━━ DATASET EXTRACT

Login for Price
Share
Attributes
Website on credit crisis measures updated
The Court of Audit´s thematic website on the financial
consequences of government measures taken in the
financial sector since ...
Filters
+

━━━━
━━ DATASET EXTRACT

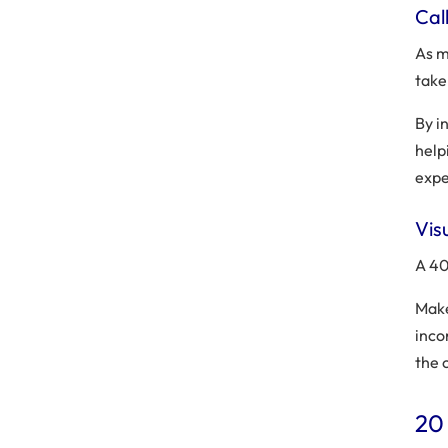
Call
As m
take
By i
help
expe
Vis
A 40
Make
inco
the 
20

━━━━

◆ **WHAT YOU ARE ASKED TO DO**:
Report the lines above that have the word "measures" in them.

◆ **RESULT**:
Website on credit crisis measures updated
consequences of government measures taken in the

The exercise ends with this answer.